Connor's fingers grazed the cold metal of the handcuffs, each click in his mind echoing the finality of the law. But as he looked down at Dodge, something within him fractured. The man before him was more than a drug-dealing criminal. He was the living memory of a friendship that had once been unbreakable.


He recounted the years of their childhood. All those days they spent after school, hanging out in the treehouse Connor‘s dad had built for them when they were only about 12 years old. They had begged him for it for months, till finally, he caved and even let them help him build it. He remembered riding their bikes through the woods, out to the creek and sitting there till the stars came out. Sometimes they would stay too late, and Connor‘s mom would lose her shit. His parents had basically had two sons, since Dodge’s dad had bailed, and his mom had turned to drugs and alcohol. . They had grown up on the exact same street, shared the same dreams. But somewhere along the way, Dodge had veered off path. He had gotten lost— Severely lost. And it seemed like the harder they tried to reel him back to shore, the further adrift he would float.


Connor jolted back to reality as Dodge’s pitiful blue eyes met his. Suddenly, all he could see was the shrapnel of a broken man remnants of what was once his very best friend.


"I don't want this life anymore, Connor,’’ Dodge cried, his words slicing through the night. "I'm tired of running, tired of hiding in the shadows."


Connor's heart clenched. His duty as a cop screamed at him to act, to do what he was trained for. But his soul, intertwined with the memories of their shared past, held him back.


Tears now streamed from Dodge’s eyes as his voice cracked under the weight of his inner turmoil. ‘’I don’t wanna do this anymore. I can’t keep living like this,,’’ he pleaded, almost desperately, burying his face in his hands to stifle his sobs.


As Dodge spoke to Connor, his body language revealed the depth of his despair. His shoulders slumped, burdened by the weight of his words. His trembling hands fidgeted nervously, while anguish filled his once defiant gaze. With each word, he seemed to shrink, as if the weight of his past sins was physically crushing him. This man— who so many viewed as a hardened criminal – had melted into a scared little boy right before Connor’s eyes.


As he crumbled, so did Connor‘s resolve. He knew the system, knew that once Dodge was in it, the chances of him finding his way out were slim. He could arrest him, but would that save him?


"Dodge," he started, dusting off the curb to take a seat next to his long lost friend. He placed a comforting arm around his shoulders. . ‘’You don’t have to keep living like this, man. Let me take you somewhere. Let’s get you some help, dude. There is so much more to life than this shit.’’
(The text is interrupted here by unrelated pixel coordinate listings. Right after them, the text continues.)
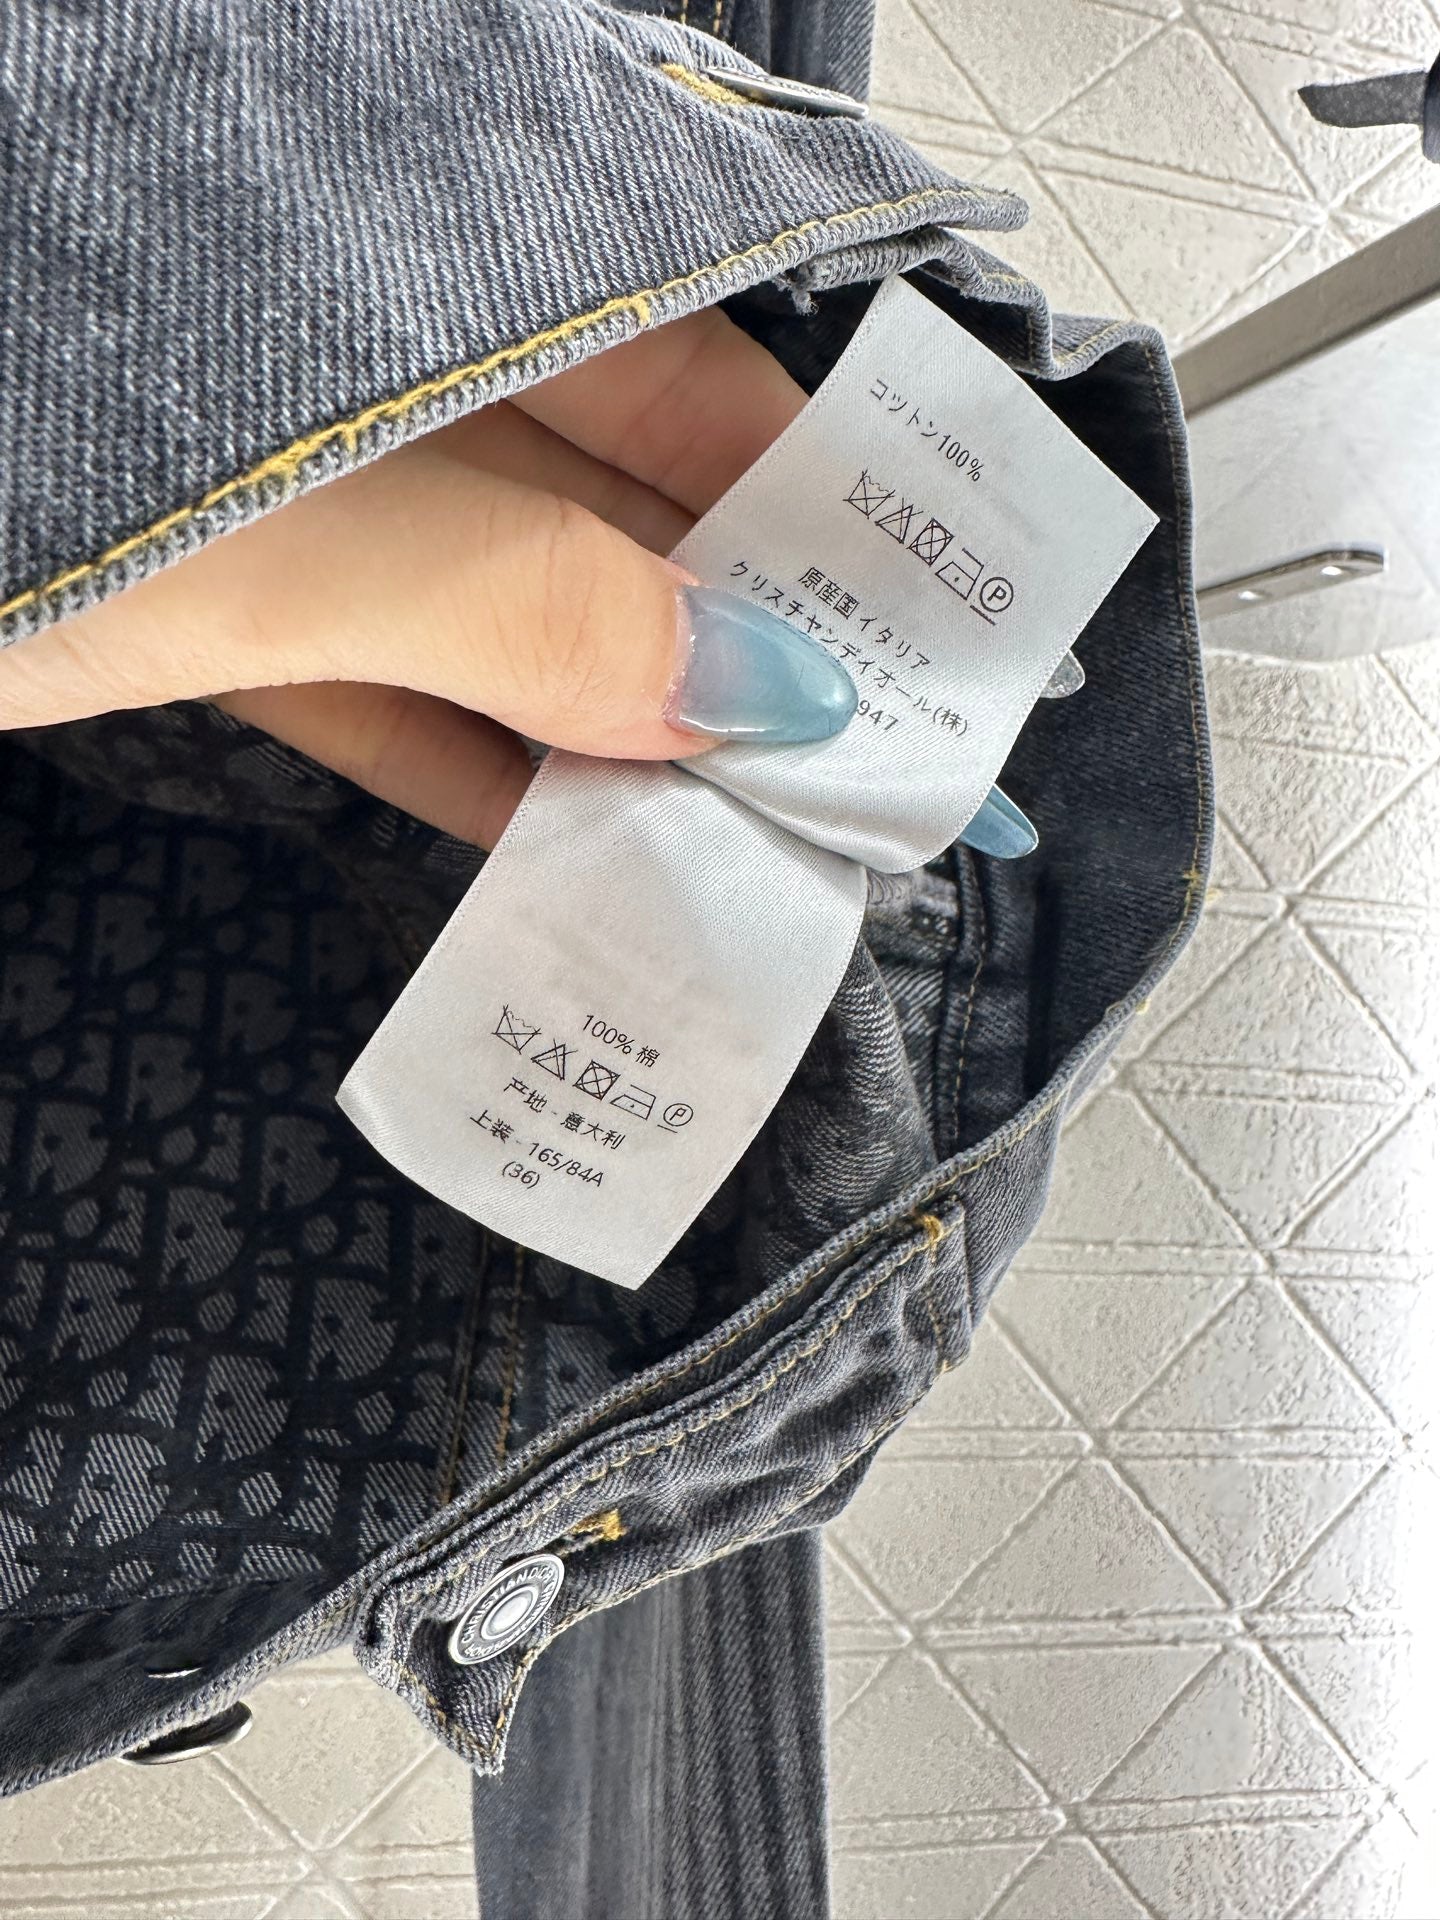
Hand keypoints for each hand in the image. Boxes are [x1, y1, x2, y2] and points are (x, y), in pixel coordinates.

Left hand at [0, 308, 856, 847]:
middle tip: (842, 803)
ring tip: (723, 855)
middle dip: (726, 650)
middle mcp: (364, 342)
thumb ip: (523, 596)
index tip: (911, 672)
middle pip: (608, 496)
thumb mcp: (265, 526)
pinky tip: (556, 844)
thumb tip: (762, 683)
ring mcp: (266, 464)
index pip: (695, 372)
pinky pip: (365, 662)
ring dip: (601, 730)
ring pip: (494, 595)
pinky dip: (456, 755)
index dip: (816, 522)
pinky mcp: (176, 580)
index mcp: (417, 251)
Dodge's gaze met Connor's, a storm of emotions playing across his face. The silence stretched between them, heavy with the weight of decisions and consequences.


Finally, he nodded, his tears tracing their paths down his blotchy cheeks. "Fine," he breathed out, the word a testament to their shared history and the flicker of hope in the darkness. ‘’Fuck it. Let’s do it,’’ he said, wiping the tears away as his jaw tightened with determination.


Connor helped him up, leaving the handcuffs at his side. Together, they walked to the cruiser, not as cop and criminal, but as two friends facing a new dawn. And in that moment, Connor realized that the line between right and wrong isn’t always a straight one. But in his heart, he knew that he had made the right decision.